Tetrahydroisoquinoline (TIQ or THIQ) is an organic compound with the chemical formula C9H11N. Classified as a secondary amine, it is derived from isoquinoline by hydrogenation.  It is a colorless viscous liquid that is miscible with most organic solvents.  The tetrahydroisoquinoline skeleton is encountered in a number of bioactive compounds and drugs.

Reactions
As a secondary amine, tetrahydroisoquinoline has weakly basic properties and forms salts with strong acids.  It can be dehydrogenated to give isoquinoline and hydrogenated to decahydroisoquinoline. Like other secondary amines, tetrahydroisoquinoline can be oxidized to the corresponding nitrone using hydrogen peroxide, catalyzed by selenium dioxide.

Toxicology
Tetrahydroisoquinoline derivatives may be formed in the body as metabolites of some drugs, and this was once thought to be involved in the development of alcoholism.
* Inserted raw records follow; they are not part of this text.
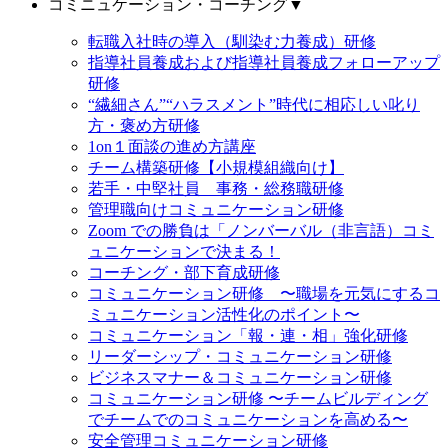
コミニュケーション・コーチング
▼
転職入社時の導入（馴染む力養成）研修
指導社員養成および指導社員養成フォローアップ
研修
“繊細さん”“ハラスメント”時代に相応しい叱り
方・褒め方研修
1on１面談の進め方講座
チーム構築研修【小規模組織向け】
若手・中堅社員 事務・総務職研修
管理職向けコミュニケーション研修
Zoom での勝負は「ノンバーバル（非言語）コミ
ュニケーションで決まる！
コーチング・部下育成研修
コミュニケーション研修 〜職場を元気にするコ
ミュニケーション活性化のポイント〜
コミュニケーション「報・連・相」強化研修
リーダーシップ・コミュニケーション研修
ビジネスマナー＆コミュニケーション研修
コミュニケーション研修 〜チームビルディング
でチームでのコミュニケーションを高める〜
安全管理コミュニケーション研修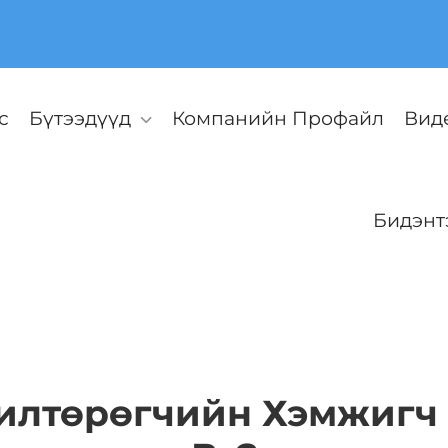
с
Бүтээдүүд
Компанийн Профайл
Вид
Бидэнт
илтөрөгчийн Хэмжигч 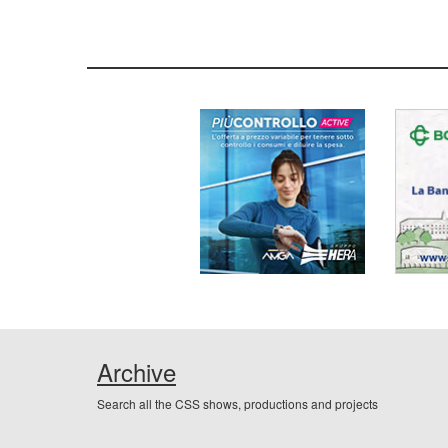
Archive
Search all the CSS shows, productions and projects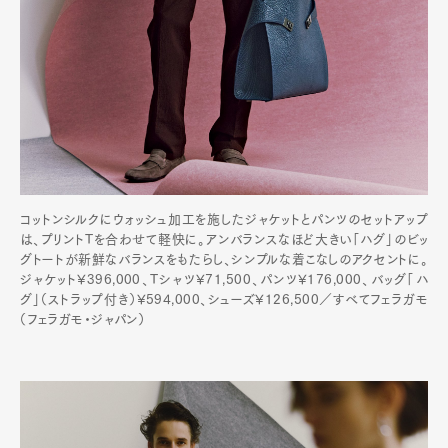
コットンシルクにウォッシュ加工を施したジャケットとパンツのセットアップ
は、プリントTを合わせて軽快に。アンバランスなほど大きい「ハグ」のビッ
グトートが新鮮なバランスをもたらし、シンプルな着こなしのアクセントに。
ジャケット¥396,000、Tシャツ¥71,500、パンツ¥176,000、バッグ「ハ
グ」（ストラップ付き）¥594,000、シューズ¥126,500／すべてフェラガモ
（フェラガモ・ジャパン）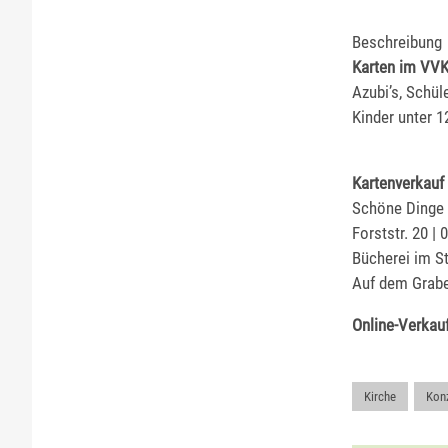
Beschreibung
Karten im VVK 
Azubi’s, Schül
Kinder unter 1
Kartenverkauf
Schöne Dinge
Forststr. 20 |
Bücherei im St
Auf dem Grabe
Online-Verkauf
Kirche
,
Kon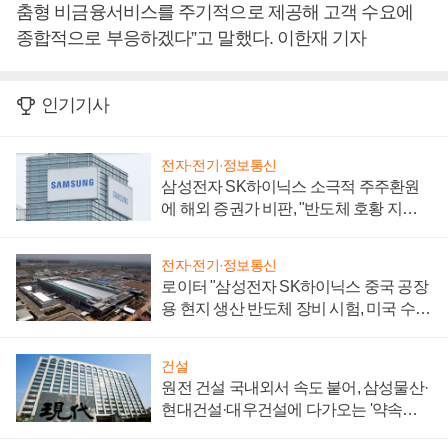
춤형 비금융서비스를 주기적으로 제공해 고객 수요에
종합적으로 부응하겠다”고 말했다. 이한재 기자
인기기사
전자·전기·정보통신
삼성전자 SK하이닉스 소극적 주주환원
에 해외 증권가 비판, "반도체 호황 지속
성 의문"
전자·전기·정보통신
로이터 "삼성전자 SK하이닉스 중국 공장
용 현지 생산 반도체 장비 시험, 미국 수출
통제 대비"
건설
원전 건설 국내외서 속도 붙어, 삼성물산·
현대건설·대우건설에 다가오는 '약속의
시간'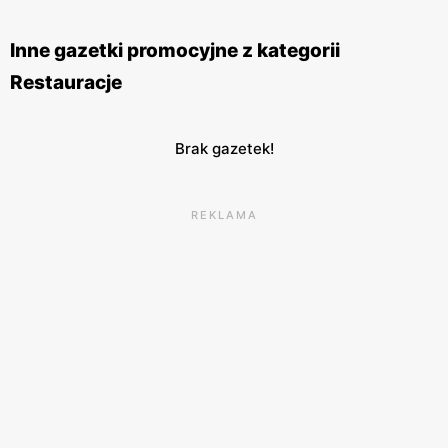
wyjątkowych okazji. Restauracje
McDonald's
znajdują się
w wielu miastach Polski, zarówno w większych centrach
Inne gazetki promocyjne z kategorii
handlowych, jak i w samodzielnych lokalizacjach. Sieć ta
Restauracje
stawia na wysoką jakość obsługi oraz komfort klientów, co
sprawia, że posiłek w
McDonald's
jest zawsze przyjemnym
doświadczeniem.
McDonald's
angażuje się również w
Brak gazetek!
działania prospołeczne, wspierając różnorodne inicjatywy i
programy charytatywne. Dzięki temu marka buduje
REKLAMA
pozytywny wizerunek i zdobywa coraz większe grono
lojalnych klientów.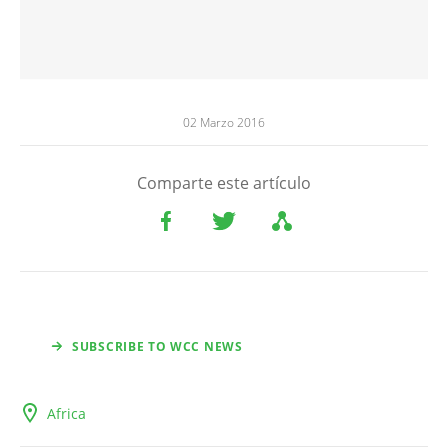
02 Marzo 2016
Comparte este artículo
SUBSCRIBE TO WCC NEWS
Africa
This theory has now been discredited and is no longer generally accepted by the scientific community, but endogenous production of neurotoxic tetrahydroisoquinoline derivatives such as norsalsolinol continue to be investigated as possible causes for some conditions such as Parkinson's disease.

Tetrahydroisoquinolines
The tetrahydroisoquinoline skeleton is present in a number of drugs, such as tubocurarine, one of the quaternary ammonium muscle relaxants. Drugs based on 4-substituted tetrahydroisoquinolines include nomifensine and diclofensine.  They can be prepared by N-alkylation of benzyl amines with haloacetophenones. Naturally occurring tetrahydroisoquinolines include cherylline and latifine.

Esproquin, which shows hypotensive activity by virtue of its α-adrenergic blocking properties, is made from THIQ.